*TASK DESCRIPTION:* Take the entries below and print only the lines from the one with "16: (1063, 702)" through the one with "51: (591, 445)", exactly as they stand, both ends included.

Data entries
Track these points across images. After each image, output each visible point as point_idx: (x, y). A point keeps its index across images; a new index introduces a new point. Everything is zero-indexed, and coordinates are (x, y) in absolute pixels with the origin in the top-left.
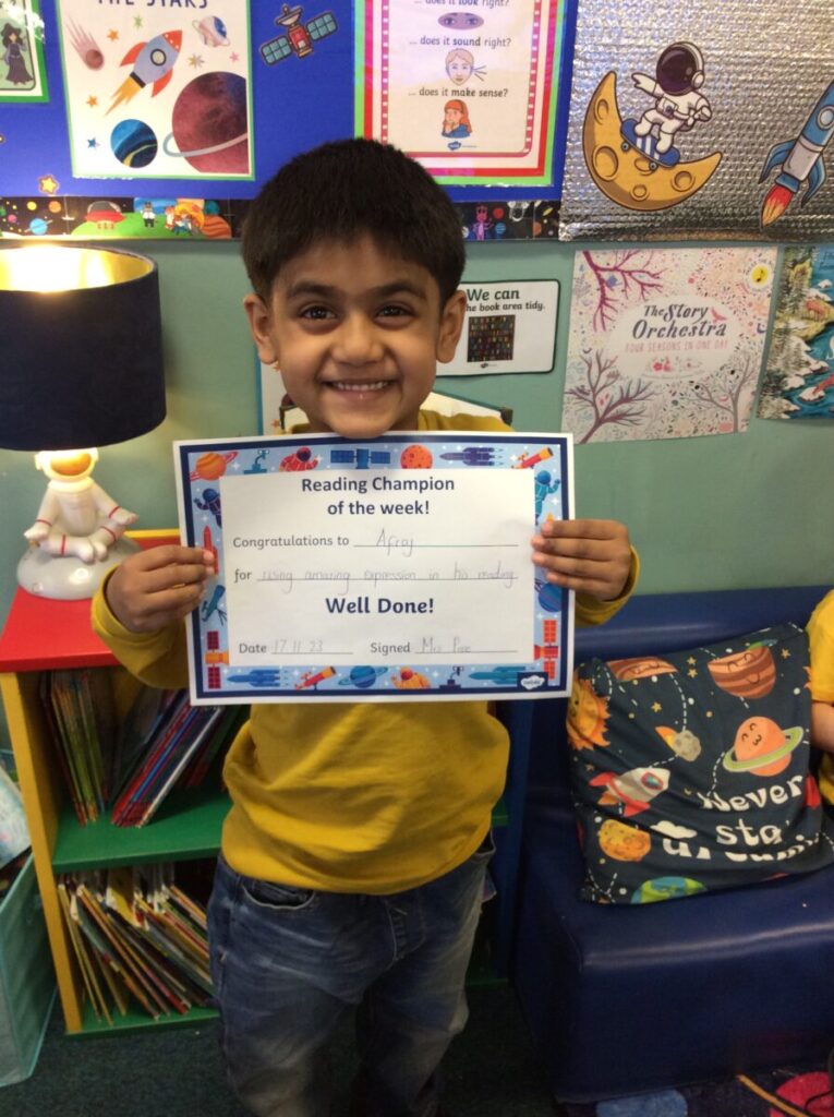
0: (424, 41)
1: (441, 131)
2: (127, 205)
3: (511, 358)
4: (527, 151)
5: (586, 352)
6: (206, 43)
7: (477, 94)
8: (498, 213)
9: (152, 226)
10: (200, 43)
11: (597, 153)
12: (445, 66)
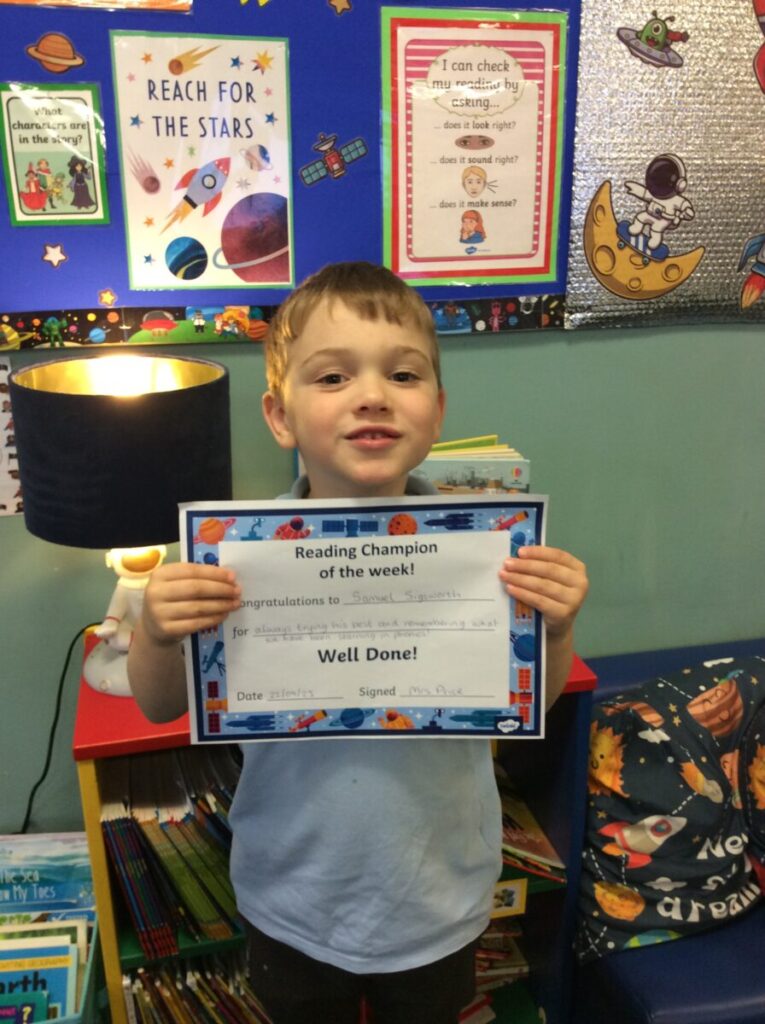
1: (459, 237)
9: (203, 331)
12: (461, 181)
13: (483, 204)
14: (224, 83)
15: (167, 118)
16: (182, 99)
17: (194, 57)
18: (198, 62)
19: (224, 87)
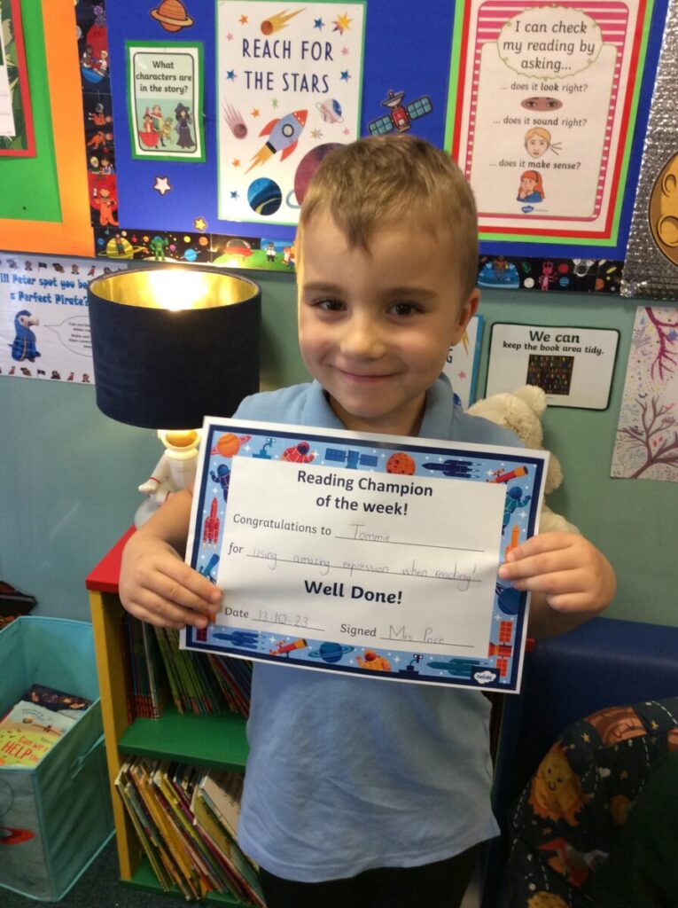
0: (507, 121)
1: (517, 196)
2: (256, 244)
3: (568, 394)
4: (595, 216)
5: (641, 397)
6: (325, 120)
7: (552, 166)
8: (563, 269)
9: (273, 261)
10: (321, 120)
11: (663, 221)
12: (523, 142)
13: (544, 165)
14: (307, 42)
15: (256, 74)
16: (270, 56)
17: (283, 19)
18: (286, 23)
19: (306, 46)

...

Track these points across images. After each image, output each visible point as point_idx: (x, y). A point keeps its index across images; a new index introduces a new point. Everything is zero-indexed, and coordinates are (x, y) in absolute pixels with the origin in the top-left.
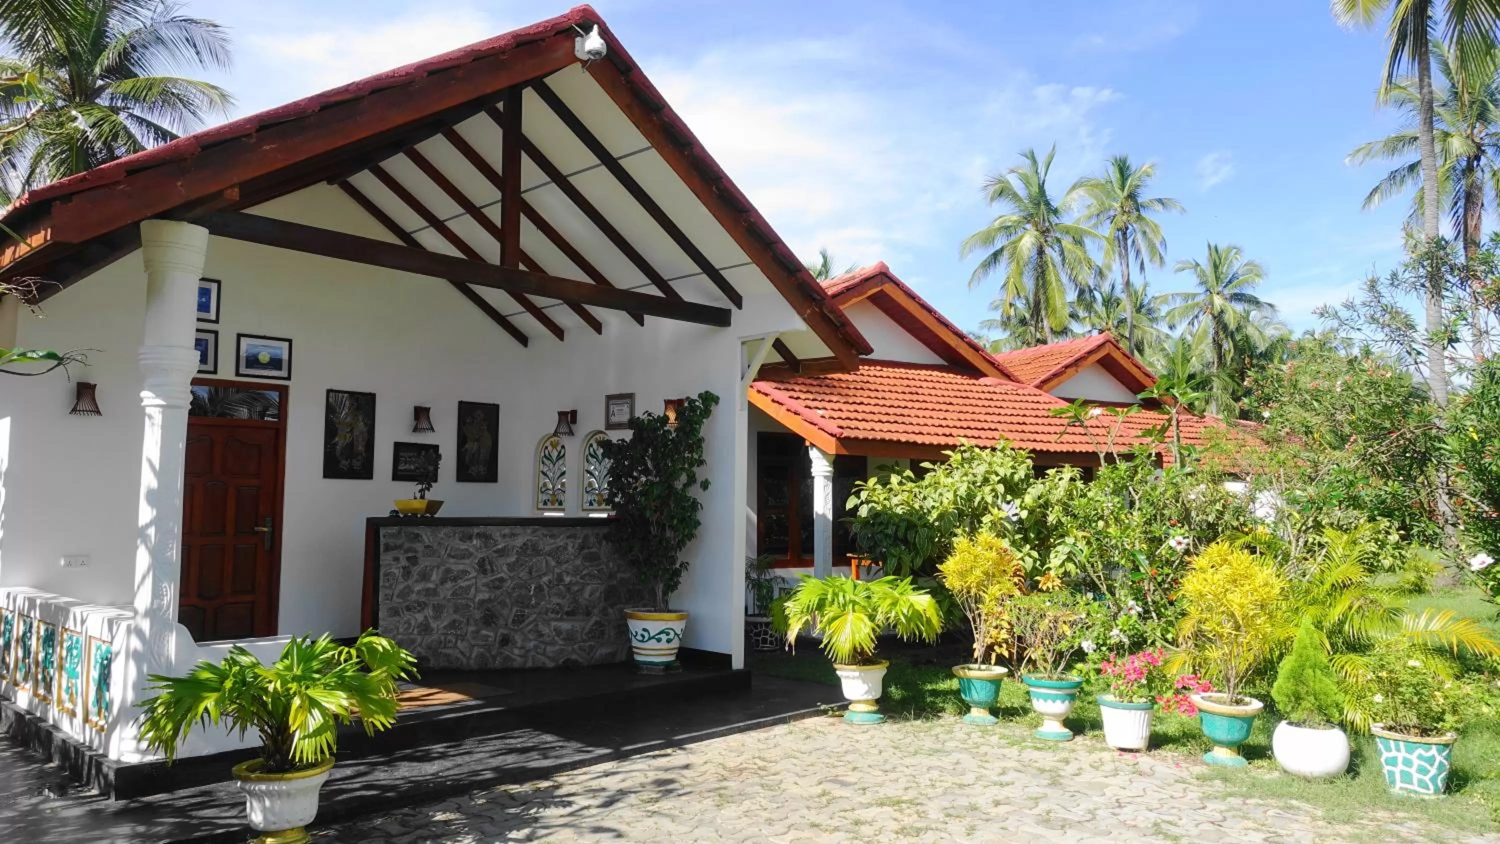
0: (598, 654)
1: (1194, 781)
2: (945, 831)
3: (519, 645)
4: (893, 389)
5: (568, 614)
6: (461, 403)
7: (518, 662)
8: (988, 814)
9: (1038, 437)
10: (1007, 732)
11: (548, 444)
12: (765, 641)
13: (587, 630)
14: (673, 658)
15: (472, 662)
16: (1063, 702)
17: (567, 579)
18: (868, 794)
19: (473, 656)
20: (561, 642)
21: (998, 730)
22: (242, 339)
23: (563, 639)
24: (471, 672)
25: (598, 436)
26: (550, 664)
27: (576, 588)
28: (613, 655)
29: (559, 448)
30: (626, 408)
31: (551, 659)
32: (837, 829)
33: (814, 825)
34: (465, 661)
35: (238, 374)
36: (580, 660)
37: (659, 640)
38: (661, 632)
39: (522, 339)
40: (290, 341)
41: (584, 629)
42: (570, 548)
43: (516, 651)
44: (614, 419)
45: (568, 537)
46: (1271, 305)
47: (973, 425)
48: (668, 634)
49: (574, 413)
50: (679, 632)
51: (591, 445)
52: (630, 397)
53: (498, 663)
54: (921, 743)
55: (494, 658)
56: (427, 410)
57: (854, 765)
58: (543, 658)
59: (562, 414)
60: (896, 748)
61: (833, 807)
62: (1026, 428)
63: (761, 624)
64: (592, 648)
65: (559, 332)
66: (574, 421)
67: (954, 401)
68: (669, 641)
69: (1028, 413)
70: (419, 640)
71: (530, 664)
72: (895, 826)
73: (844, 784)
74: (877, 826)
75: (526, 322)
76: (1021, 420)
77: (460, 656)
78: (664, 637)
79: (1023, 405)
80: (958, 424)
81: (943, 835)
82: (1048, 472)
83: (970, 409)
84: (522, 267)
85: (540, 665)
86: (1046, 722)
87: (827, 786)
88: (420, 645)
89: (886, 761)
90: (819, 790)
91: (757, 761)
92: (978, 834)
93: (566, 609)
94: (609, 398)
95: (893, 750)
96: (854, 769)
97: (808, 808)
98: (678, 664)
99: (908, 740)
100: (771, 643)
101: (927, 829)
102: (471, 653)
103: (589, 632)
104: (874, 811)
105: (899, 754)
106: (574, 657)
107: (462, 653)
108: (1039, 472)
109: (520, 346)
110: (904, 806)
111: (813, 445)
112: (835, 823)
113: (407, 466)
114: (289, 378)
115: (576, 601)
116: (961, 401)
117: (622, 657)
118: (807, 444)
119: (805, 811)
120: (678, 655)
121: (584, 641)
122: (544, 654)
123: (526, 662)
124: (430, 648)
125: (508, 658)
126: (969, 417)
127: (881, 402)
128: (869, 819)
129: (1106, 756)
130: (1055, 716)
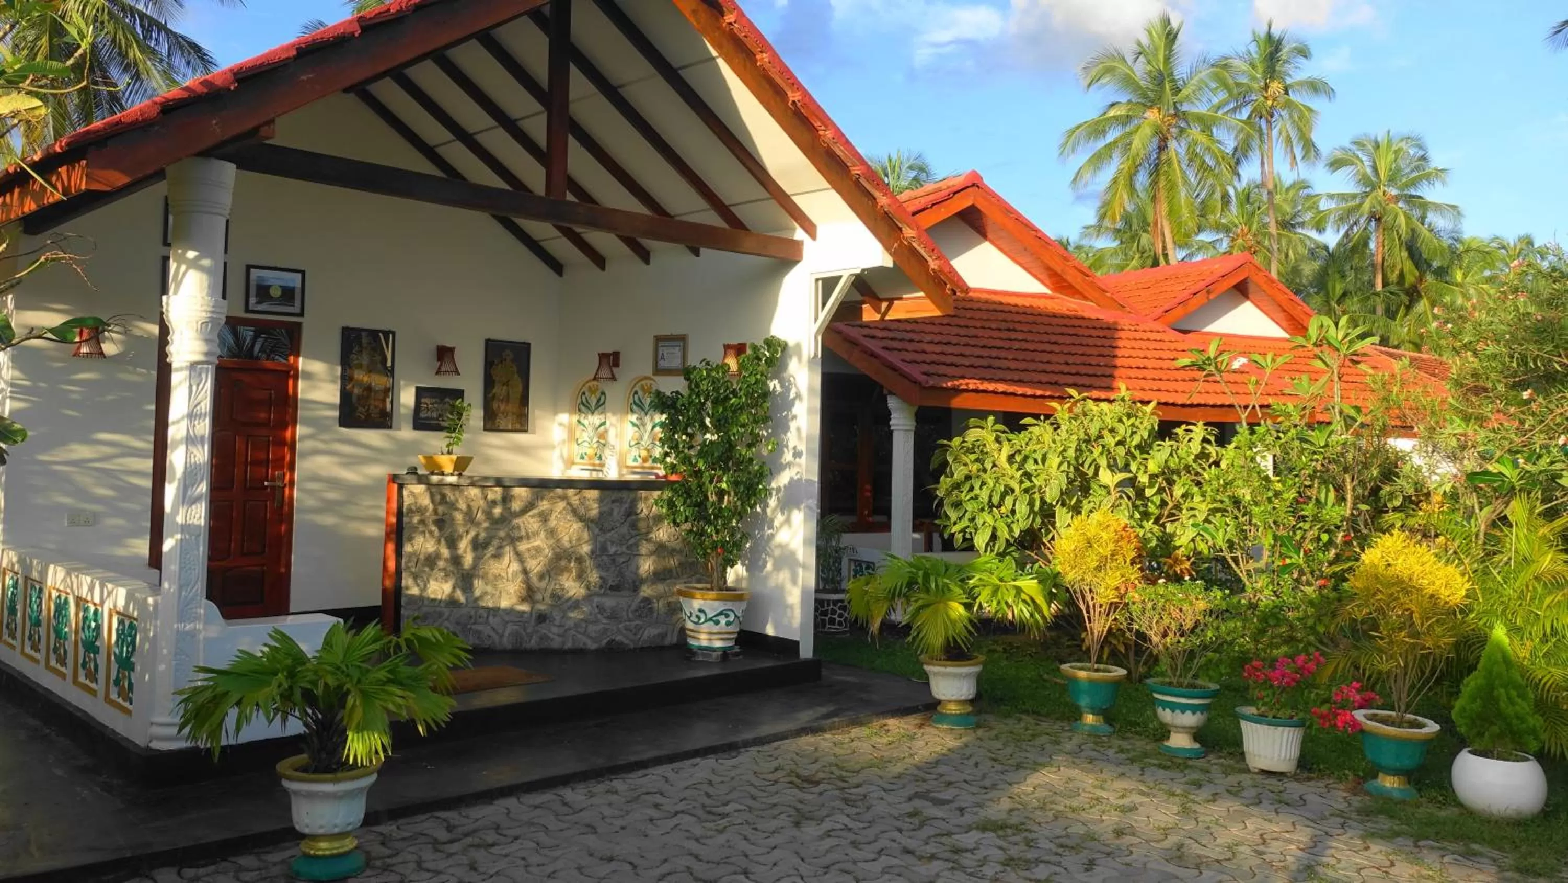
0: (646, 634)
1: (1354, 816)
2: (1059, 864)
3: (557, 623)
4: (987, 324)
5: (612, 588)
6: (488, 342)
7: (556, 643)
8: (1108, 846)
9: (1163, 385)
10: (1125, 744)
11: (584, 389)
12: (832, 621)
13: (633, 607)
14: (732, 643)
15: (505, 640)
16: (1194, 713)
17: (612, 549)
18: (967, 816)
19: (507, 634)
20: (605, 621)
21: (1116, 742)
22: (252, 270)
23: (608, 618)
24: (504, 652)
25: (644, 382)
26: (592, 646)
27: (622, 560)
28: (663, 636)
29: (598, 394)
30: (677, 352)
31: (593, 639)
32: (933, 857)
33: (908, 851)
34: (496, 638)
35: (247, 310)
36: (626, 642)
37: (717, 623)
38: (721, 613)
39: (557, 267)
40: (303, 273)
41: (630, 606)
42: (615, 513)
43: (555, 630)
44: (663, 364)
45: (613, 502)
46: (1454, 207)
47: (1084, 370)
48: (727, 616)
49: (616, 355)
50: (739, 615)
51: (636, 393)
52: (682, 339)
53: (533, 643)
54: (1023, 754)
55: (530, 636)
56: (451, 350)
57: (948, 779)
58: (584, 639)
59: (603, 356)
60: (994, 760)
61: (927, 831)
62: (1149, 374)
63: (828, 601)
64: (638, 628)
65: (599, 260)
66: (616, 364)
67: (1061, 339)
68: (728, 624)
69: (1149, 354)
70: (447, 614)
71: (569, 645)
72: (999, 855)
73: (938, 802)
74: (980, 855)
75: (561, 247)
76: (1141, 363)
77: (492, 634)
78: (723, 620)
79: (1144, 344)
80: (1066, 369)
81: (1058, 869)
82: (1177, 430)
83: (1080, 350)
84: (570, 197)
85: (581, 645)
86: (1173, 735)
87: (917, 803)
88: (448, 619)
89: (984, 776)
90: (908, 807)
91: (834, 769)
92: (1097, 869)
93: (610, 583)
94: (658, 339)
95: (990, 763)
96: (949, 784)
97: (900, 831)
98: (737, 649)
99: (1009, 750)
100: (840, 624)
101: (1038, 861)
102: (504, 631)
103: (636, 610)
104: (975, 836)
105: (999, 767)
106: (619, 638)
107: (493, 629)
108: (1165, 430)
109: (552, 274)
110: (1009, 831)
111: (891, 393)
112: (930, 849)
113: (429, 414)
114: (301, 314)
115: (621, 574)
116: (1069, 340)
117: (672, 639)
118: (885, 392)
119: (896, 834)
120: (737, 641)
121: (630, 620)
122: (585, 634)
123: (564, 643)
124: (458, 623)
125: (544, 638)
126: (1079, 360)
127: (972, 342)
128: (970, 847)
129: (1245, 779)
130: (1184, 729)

*EXERCISE RESPONSE:*
16: (1063, 702)
17: (567, 579)
18: (868, 794)
19: (473, 656)
20: (561, 642)
21: (998, 730)
22: (242, 339)
23: (563, 639)
24: (471, 672)
25: (598, 436)
26: (550, 664)
27: (576, 588)
28: (613, 655)
29: (559, 448)
30: (626, 408)
31: (551, 659)
32: (837, 829)
33: (814, 825)
34: (465, 661)
35: (238, 374)
36: (580, 660)
37: (659, 640)
38: (661, 632)
39: (522, 339)
40: (290, 341)
41: (584, 629)
42: (570, 548)
43: (516, 651)
44: (614, 419)
45: (568, 537)
46: (1271, 305)
47: (973, 425)
48: (668, 634)
49: (574, 413)
50: (679, 632)
51: (591, 445)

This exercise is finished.